Расстрел Блюмкина положил первую жертву на алтарь сталинского террора из членов партии коммунистов. Впрочем, сама жертва была специфической — Яков Блюмкин уже имел смертный приговор, вынесенный ему за убийство германского посла Мирбаха еще в 1918 г., при Ленине, когда Блюмкин был не членом компартии, а левым эсером. Так что этот коммунист был «не вполне свой», и партия не содрогнулась, когда он был без лишней огласки расстрелян за связь с Троцким. Причина казни тоже была не столь однозначной. Блюмкин был сотрудником ОГПУ, и использование каналов спецслужб против режима — само по себе тяжкое преступление. Блюмкин «слишком много знал» о геополитических играх СССР в Азии, и после того, как показал себя способным на двойную игру, был опасен именно этим. В своих показаниях Блюмкин делал намеки в адрес своих начальников по части их терпимости или прежних связей с оппозицией. Так что на этой фигуре сошлось несколько факторов, каждый из которых, может быть, и не потянул бы на «вышку», но по совокупности заслуг закончился расстрелом. Во всяком случае, до убийства Кирова это была единственная казнь коммуниста, уличенного в троцкизме. Она не остановила попыток Троцкого наладить связи с СССР.

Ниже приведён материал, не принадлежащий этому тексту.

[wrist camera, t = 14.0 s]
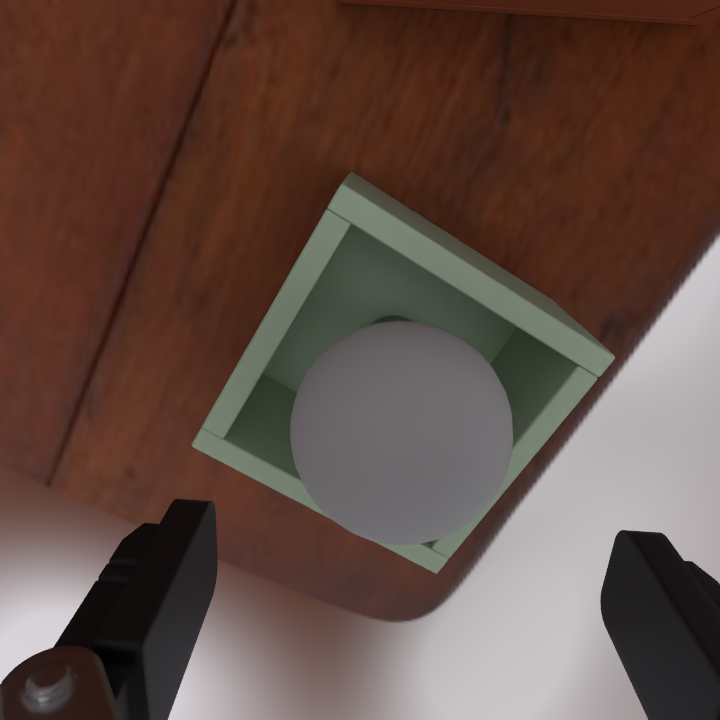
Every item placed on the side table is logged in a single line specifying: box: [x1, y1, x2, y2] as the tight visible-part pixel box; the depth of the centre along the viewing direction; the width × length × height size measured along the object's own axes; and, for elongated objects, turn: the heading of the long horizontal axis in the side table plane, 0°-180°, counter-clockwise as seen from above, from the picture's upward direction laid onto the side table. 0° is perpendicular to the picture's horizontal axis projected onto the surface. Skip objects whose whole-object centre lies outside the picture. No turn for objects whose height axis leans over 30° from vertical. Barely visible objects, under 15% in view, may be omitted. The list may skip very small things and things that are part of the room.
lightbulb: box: [290, 316, 513, 545], centre depth 18 cm, size 6×6×11 cm
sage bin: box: [192, 172, 615, 573], centre depth 21 cm, size 10×10×7 cm
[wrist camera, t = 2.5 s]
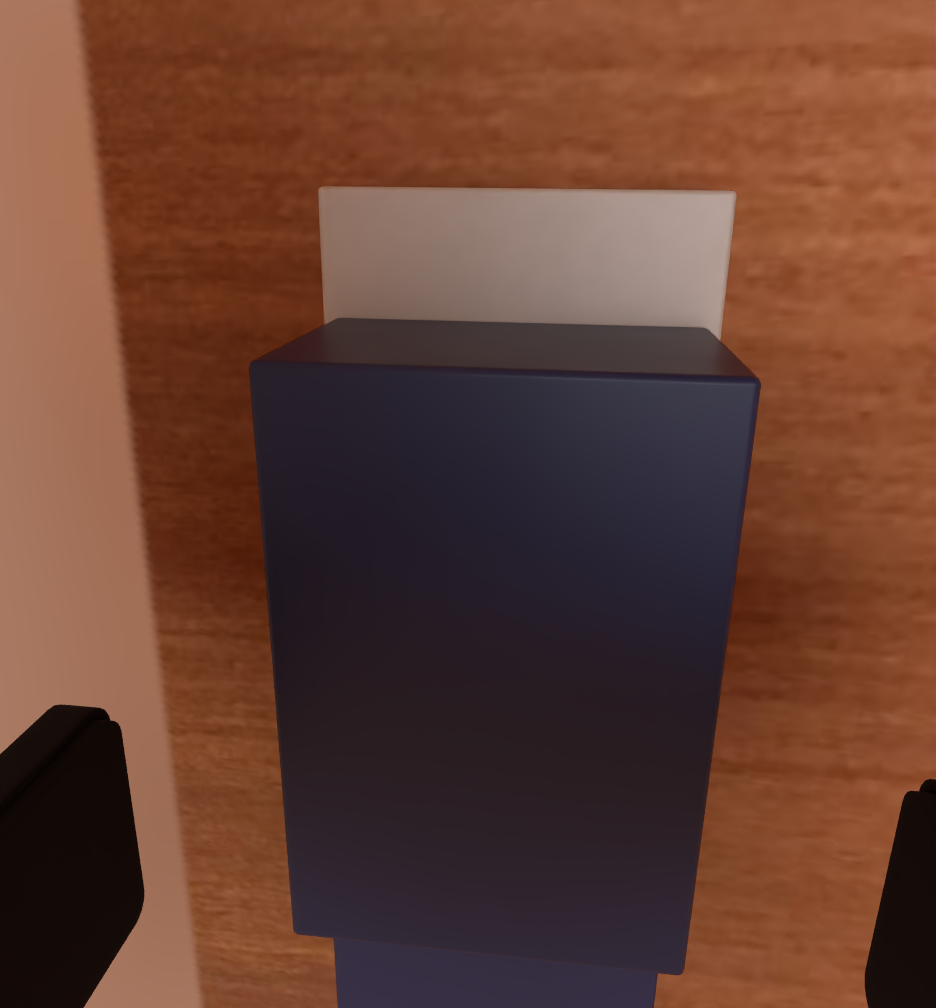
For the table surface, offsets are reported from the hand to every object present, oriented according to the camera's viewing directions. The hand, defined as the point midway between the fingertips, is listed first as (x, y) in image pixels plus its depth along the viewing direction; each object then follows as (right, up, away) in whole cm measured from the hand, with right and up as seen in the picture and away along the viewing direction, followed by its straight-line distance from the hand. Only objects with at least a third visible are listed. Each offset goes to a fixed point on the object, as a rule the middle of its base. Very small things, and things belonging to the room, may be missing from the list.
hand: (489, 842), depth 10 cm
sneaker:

Осколки гражданского общества
Ситуация в стране была поистине революционной. Не хватало только «субъективного фактора», открытой оппозиции. Но после революции 1917–1922 гг. в России остались тысячи людей с политическим опытом, сохранившие связи между собой. Сталин любой ценой стремился предотвратить их выход на политическую арену. Этих людей нужно было не просто изолировать, но и скомпрометировать, чтобы не создалось ореола «мучеников идеи». Этот мотив разгрома идейных лидеров «спецов» был куда более веским, чем компрометация «правых» (собственно, контакты с подследственными «спецами» имели не только правые, но и Куйбышев, и Микоян, и другие соратники Сталина). Сталину незачем было выдумывать оппозицию, документы свидетельствуют скорее об обратном — сталинское ядро верило в нее и видело в ней реальную угрозу.

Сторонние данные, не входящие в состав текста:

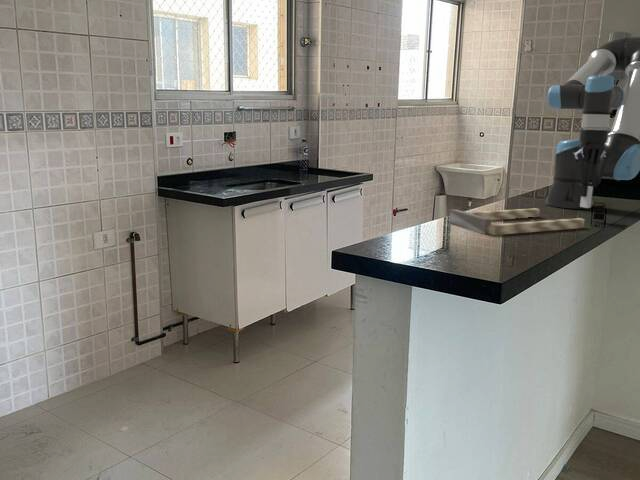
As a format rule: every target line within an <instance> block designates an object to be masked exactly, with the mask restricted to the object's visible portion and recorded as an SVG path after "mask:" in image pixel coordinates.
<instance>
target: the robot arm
mask: <svg viewBox="0 0 640 480" xmlns="http://www.w3.org/2000/svg"><path fill="white" fill-rule="evenodd" d="M614 72H625V75H626V76H627V79H626V82H625V86H624V88H622V86H619V85H618V84H615V77H614V76H613V75H610V74H612V73H614ZM546 99H547V106H548V107H549V108H550V109H552V110H554V109H557V110H582V117H581V119H582V120H581V126H580V127H581V128H582V129H581V130H580V133H579V139H577V138H576V139H568V140H566V139H565V140H560V141H559V142H558V143H557V145H556V152H555V160H554V169H553V180H552V185H551V187H550V189H549V192H548V194H547V196H546V198H545V204H546V205H547V206H549V207H555V208H561V209H562V208H563V209H573V210H574V209H577V210H578V209H579V210H580V209H583V210H584V209H591V208H592V207H593V199H592V198H593V196H594V189H595V187H597V186H598V185H600V184H601V182H602V179H607V180H616V181H621V180H622V181H629V180H632V179H634V178H636V176H637V175H638V174H639V172H640V138H639V136H640V36H629V37H628V36H626V37H625V36H623V37H622V36H621V37H618V38H615V39H613V40H610V41H608V42H605V43H604V44H602V45H600V46H599V47H597V48H596V49H595V50H594V51H592V53H591V54H590V55H589V56H588V58H587V62H585V63H584V64H583V65H582V66H581V67H579V69H578V70H577V71H576V72H575V73H574V74H572V76H571V77H569V79H568V80H567V81H566V82H564V84H558V85H557V84H555V85H554V84H553V85H551V86H550V87H549V89H548V91H547V97H546ZM614 110H617V111H616V114H615V117H614V120H613V123H612V126H611V130H610V132H609V131H608V130H607V129H609V127H610V118H611V111H614Z"/></svg>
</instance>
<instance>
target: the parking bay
mask: <svg viewBox="0 0 640 480" xmlns="http://www.w3.org/2000/svg"><path fill="white" fill-rule="evenodd" d="M540 210H541V209H540V208H536V207H533V208H532V207H531V208H517V209H501V210H483V211H469V212H467V211H464V210H463V211H462V210H459V209H450V210H449V221H448V222H449V224H450V225H452V226H453V225H454V226H457V227H460V228H462V229H463V228H464V229H467V230H470V231H473V232H475V233H480V234H483V235H492V236H500V235H514V234H525V233H537V232H538V233H539V232H547V231H548V232H551V231H560V230H561V231H563V230H572V229H573V230H574V229H585V218H580V217H576V218H561V219H560V218H559V219H547V220H535V221H532V220H531V221H522V222H521V221H519V222H507V223H495V224H493V223H492V221H501V220H512V219H513V220H517V219H516V218H518V219H529V218H528V217H533V218H540Z"/></svg>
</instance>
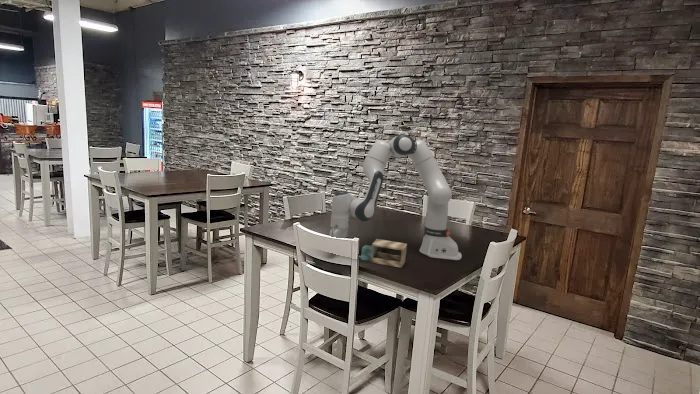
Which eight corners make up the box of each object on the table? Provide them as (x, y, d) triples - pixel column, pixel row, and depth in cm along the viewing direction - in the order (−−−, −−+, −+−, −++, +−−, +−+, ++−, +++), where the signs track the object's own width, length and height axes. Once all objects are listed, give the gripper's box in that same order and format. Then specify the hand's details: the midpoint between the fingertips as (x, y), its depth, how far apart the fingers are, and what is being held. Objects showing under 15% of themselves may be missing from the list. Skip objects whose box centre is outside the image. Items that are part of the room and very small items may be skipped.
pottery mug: (372, 255, 205) (374, 239, 208) (381, 259, 212) (383, 244, 215) (392, 255, 198) (394, 239, 201) (401, 259, 205) (402, 244, 208)
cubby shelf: (405, 261, 198) (407, 243, 196) (401, 267, 188) (403, 249, 187) (375, 256, 202) (376, 238, 200) (370, 262, 192) (372, 243, 191)
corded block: (375, 258, 199) (376, 246, 198) (372, 261, 194) (373, 249, 193) (340, 251, 205) (341, 240, 204) (336, 254, 199) (337, 243, 198)
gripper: (338, 228, 189) (336, 256, 191) (350, 220, 208) (348, 245, 210) (326, 226, 190) (324, 254, 193) (339, 218, 210) (337, 243, 212)
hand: (337, 249), depth 202 cm, fingers open, 8 cm apart
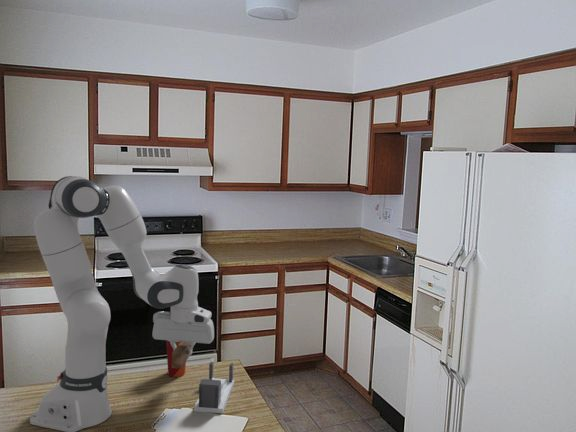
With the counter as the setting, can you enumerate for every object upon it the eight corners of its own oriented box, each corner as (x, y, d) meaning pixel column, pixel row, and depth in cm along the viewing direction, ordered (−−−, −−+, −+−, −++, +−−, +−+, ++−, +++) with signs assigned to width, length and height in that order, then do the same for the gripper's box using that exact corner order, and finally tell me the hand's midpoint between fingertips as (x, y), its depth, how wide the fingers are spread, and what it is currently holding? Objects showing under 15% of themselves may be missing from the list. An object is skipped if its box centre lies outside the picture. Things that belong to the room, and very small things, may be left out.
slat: (171, 367, 158) (172, 352, 158) (184, 351, 172) (184, 337, 171) (180, 368, 158) (181, 353, 157) (192, 352, 172) (193, 338, 171)
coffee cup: (185, 378, 175) (186, 338, 173) (162, 378, 175) (162, 337, 173) (190, 368, 183) (190, 329, 181) (168, 368, 183) (168, 329, 181)
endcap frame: (193, 411, 153) (194, 383, 152) (208, 382, 173) (209, 357, 172) (222, 413, 153) (223, 385, 151) (234, 383, 172) (234, 359, 171)
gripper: (150, 313, 161) (148, 354, 162) (211, 318, 159) (210, 359, 161) (156, 308, 167) (155, 347, 168) (216, 312, 166) (214, 352, 167)
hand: (182, 353), depth 165 cm, fingers closed on slat, 3 cm apart
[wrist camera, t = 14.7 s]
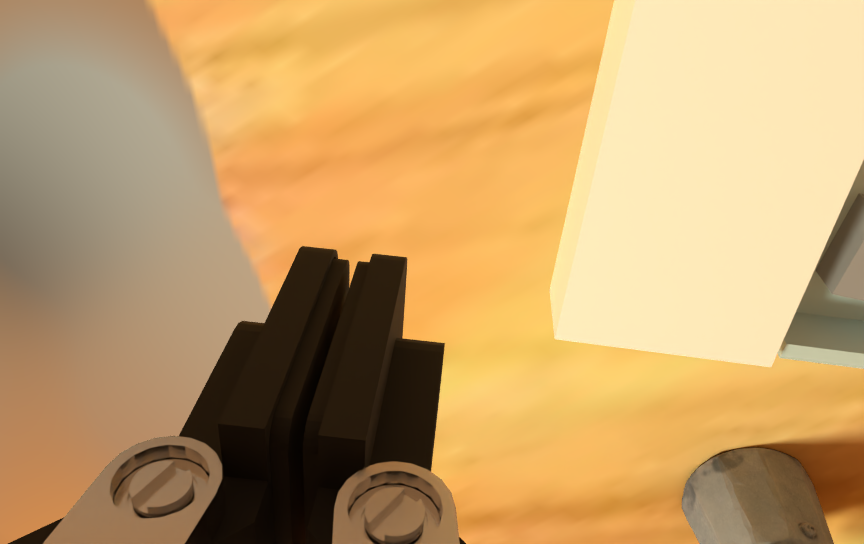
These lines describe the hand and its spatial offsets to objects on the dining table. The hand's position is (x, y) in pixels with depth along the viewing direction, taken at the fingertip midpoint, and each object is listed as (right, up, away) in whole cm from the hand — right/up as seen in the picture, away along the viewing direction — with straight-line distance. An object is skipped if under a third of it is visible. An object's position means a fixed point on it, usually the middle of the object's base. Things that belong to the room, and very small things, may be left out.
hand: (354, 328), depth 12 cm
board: (+16, +10, +26) cm, 32 cm away
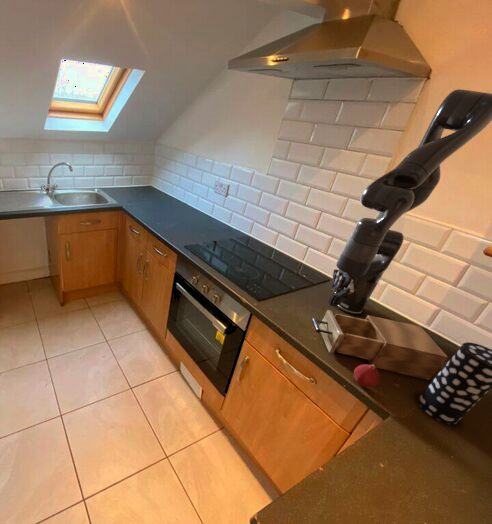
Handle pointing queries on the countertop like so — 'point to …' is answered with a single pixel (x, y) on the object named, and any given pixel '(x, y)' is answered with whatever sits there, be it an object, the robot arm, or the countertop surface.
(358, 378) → the onion
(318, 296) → the countertop surface
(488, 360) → the white-spotted black cylinder
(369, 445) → the countertop surface
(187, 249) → the countertop surface
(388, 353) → the cabinet
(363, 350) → the drawer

Стало как-то не принято обсуждать очевидный, казалось бы, вопрос: есть ли дым без огня. Были ли процессы сфальсифицированы полностью, или подсудимые действительно представляли угрозу для режима? Перечитаем под этим углом зрения письмо Якубовича Генеральному прокурору СССР 1967 г. Аргументы Якубовича доказывают лишь его персональную непричастность к вредительству и небрежность подготовки процесса. Так, обвиняемый Иков не вскрыл своих реальных связей, сознавшись лишь в контактах с заграничной делегацией РСДРП. Но ведь именно в этом он обвинялся. Якубович по существу подтвердил в этом пункте правильность обвинения в основном, хотя и не в деталях.
Очевидно, следствие и не интересовали детали. Это объясняет все неувязки. Не было времени исследовать истину во всех нюансах. Выяснив, что группа меньшевиков представляет угрозу режиму, политическое руководство не считало необходимым подтвердить эту «истину» по всем правилам «буржуазной юриспруденции». Нужно было разгромить и скомпрометировать эту группу в короткие сроки и с максимальной убедительностью, которую вызывает у публики покаяние преступника на процессе. При таком методе борьбы с оппозицией необходимо не тщательное и скрупулезное исследование всех обстоятельств дела, а «удары по площадям», аресты периферии оппозиционной группы, выделение среди арестованных тех, кто готов сотрудничать со следствием (значительная часть арестованных не призналась в преступлениях и была осуждена безо всякого процесса коллегией ОГПУ). Если следователи предполагали, что Якубович не виновен в том, что ему приписывают, это еще не значит, что они так думали обо всех подследственных. Якубович мог понадобиться следователям и как инструмент разоблачения врага. Впрочем, о словах следователя мы знаем со слов Якубовича. Он был удобен следователям тем, что не знал толком, как там было у Громана и Кондратьева на самом деле. Он не будет отвлекаться на реальные детали, расходящиеся со схемой следствия. По той же причине было полезно привлекать людей, обвиняемых по более «позорным» статьям и потому готовых дать политические показания.